ACTIVITY — Your response should be an exact reproduction of the data below, beginning at the line containing "Left hand at" and ending with the final line.

---------- DATA

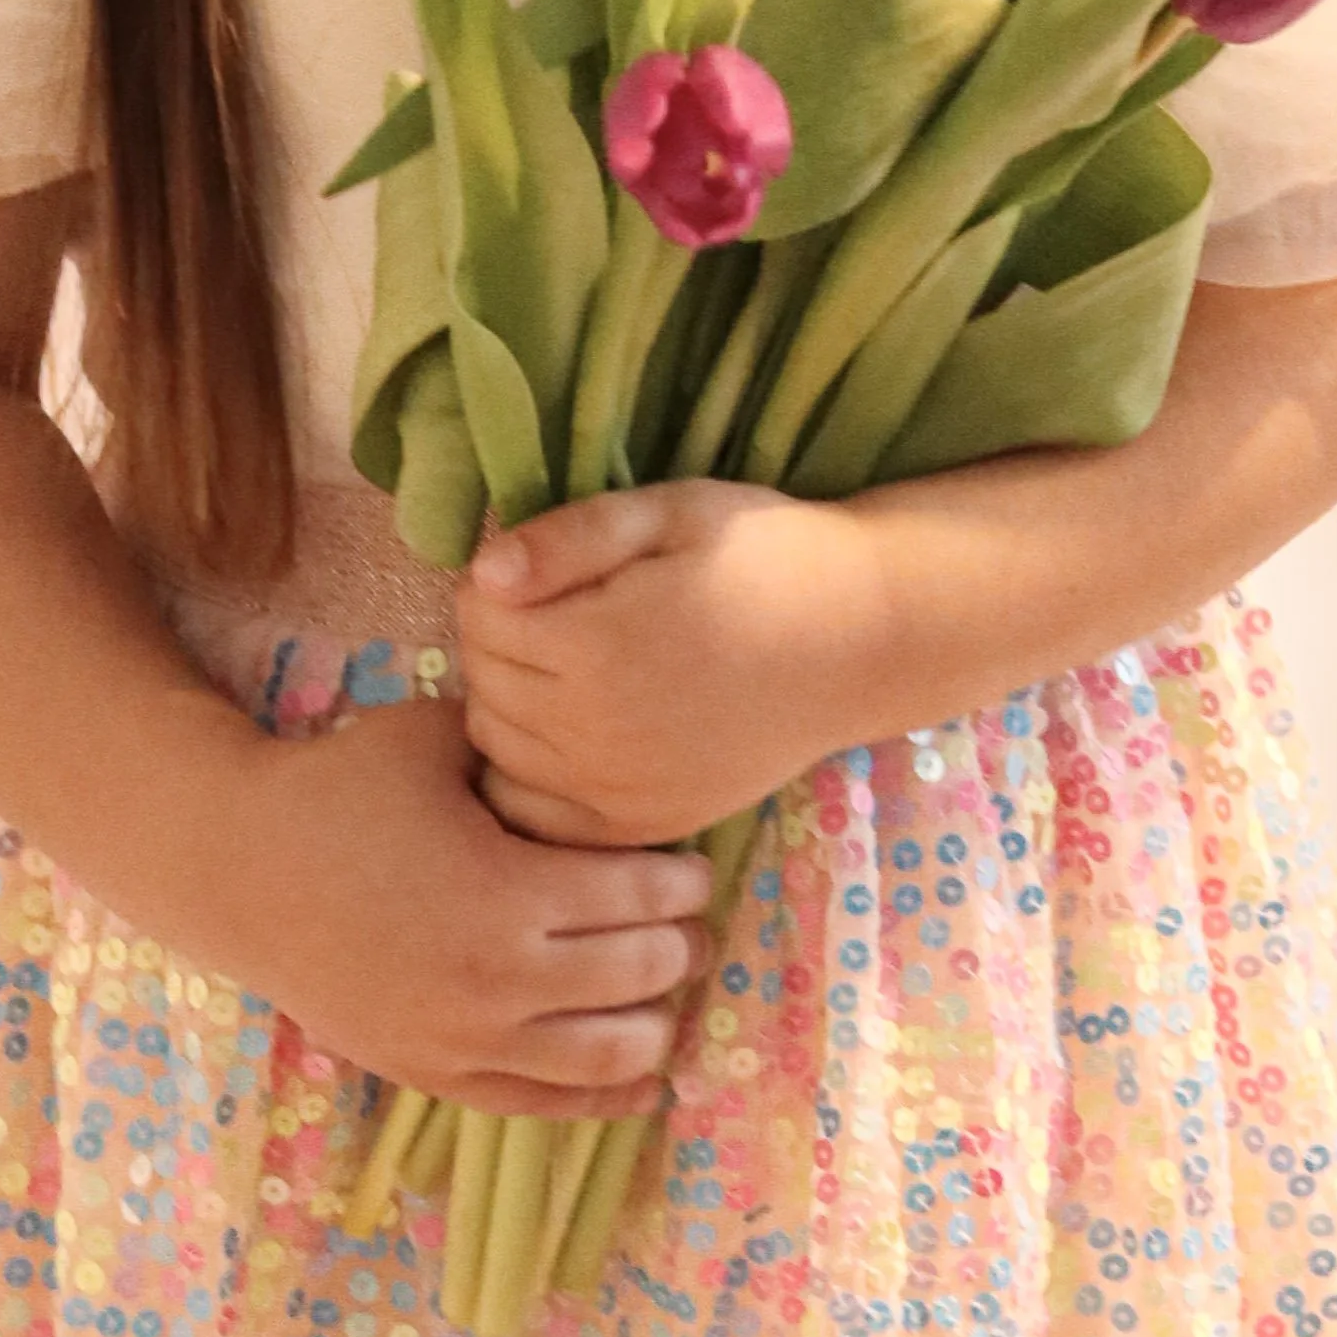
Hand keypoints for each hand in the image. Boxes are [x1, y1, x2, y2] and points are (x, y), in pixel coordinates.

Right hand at [204, 692, 713, 1119]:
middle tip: (692, 924)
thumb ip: (520, 743)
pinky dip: (606, 1098)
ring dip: (655, 1023)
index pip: (638, 898)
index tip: (694, 869)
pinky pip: (545, 1106)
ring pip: (607, 1056)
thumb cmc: (340, 788)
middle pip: (637, 974)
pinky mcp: (436, 1075)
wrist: (238, 869)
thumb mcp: (436, 739)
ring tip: (667, 993)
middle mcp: (498, 980)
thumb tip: (596, 731)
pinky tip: (645, 1082)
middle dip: (680, 946)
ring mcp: (466, 1040)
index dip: (680, 883)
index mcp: (506, 890)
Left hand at [457, 479, 887, 846]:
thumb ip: (569, 537)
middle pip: (483, 685)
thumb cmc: (763, 556)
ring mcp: (621, 791)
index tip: (542, 570)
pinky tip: (572, 732)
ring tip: (565, 666)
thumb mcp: (669, 512)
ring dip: (510, 706)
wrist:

--------------------

SOLUTION TO THE PROBLEM —
Left hand at [457, 479, 887, 846]:
thumb ip: (569, 537)
middle pip: (483, 685)
thumb cmc: (763, 556)
ring mcp: (621, 791)
index tip: (542, 570)
pinky tip: (572, 732)
ring tip: (565, 666)
thumb mcp: (669, 512)
ring dip: (510, 706)
wrist:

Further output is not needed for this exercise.